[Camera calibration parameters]
====================
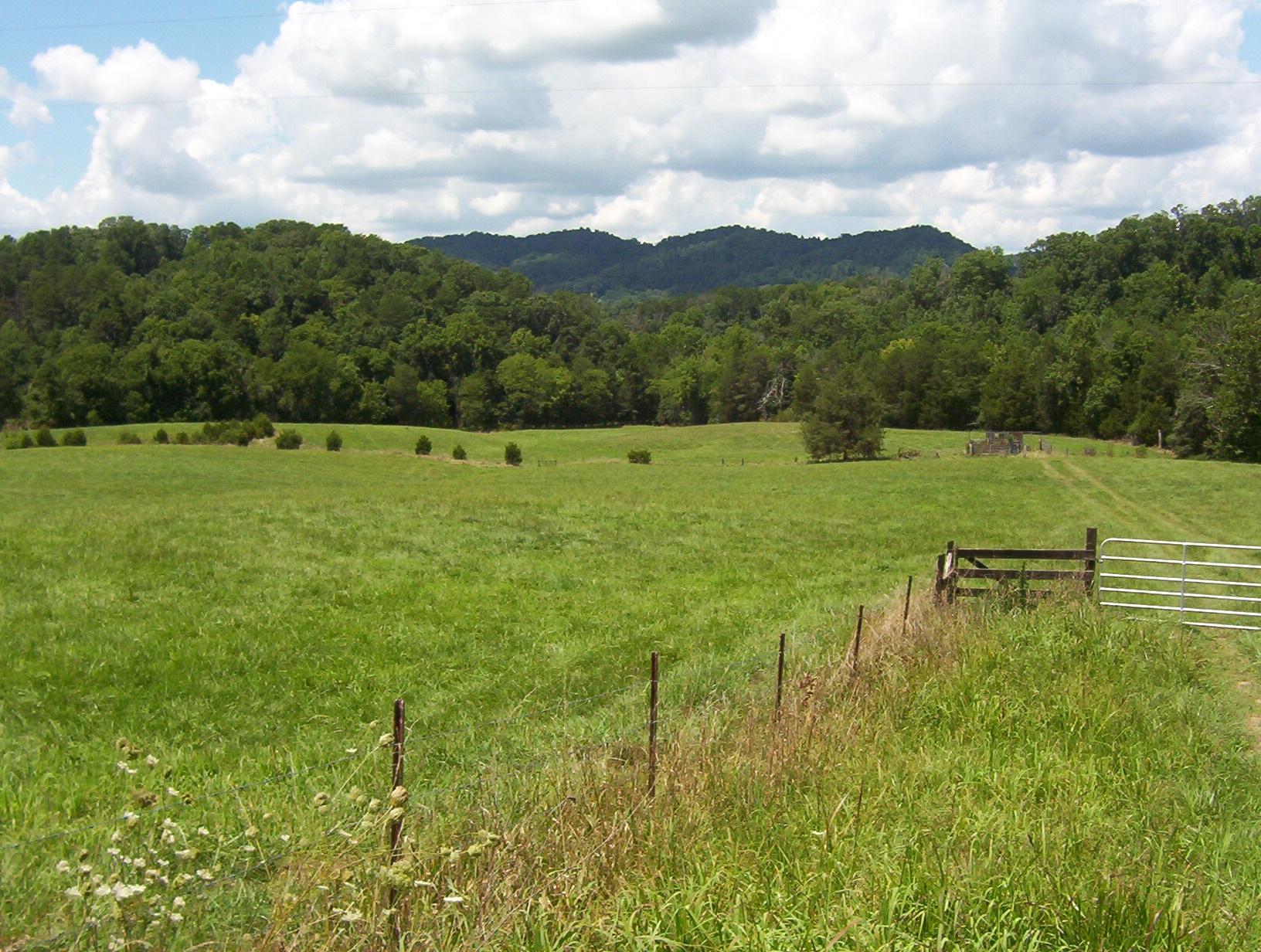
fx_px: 1315
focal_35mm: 36
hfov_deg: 51.2
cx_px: 630
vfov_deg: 39.8
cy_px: 476
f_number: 5.24
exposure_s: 1/574
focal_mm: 5.54
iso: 100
====================
[Problem to solve]
Render all entries verbatim, excluding any pictures they hold.

[Expected answer]
fx_px: 1315
focal_35mm: 36
hfov_deg: 51.2
cx_px: 630
vfov_deg: 39.8
cy_px: 476
f_number: 5.24
exposure_s: 1/574
focal_mm: 5.54
iso: 100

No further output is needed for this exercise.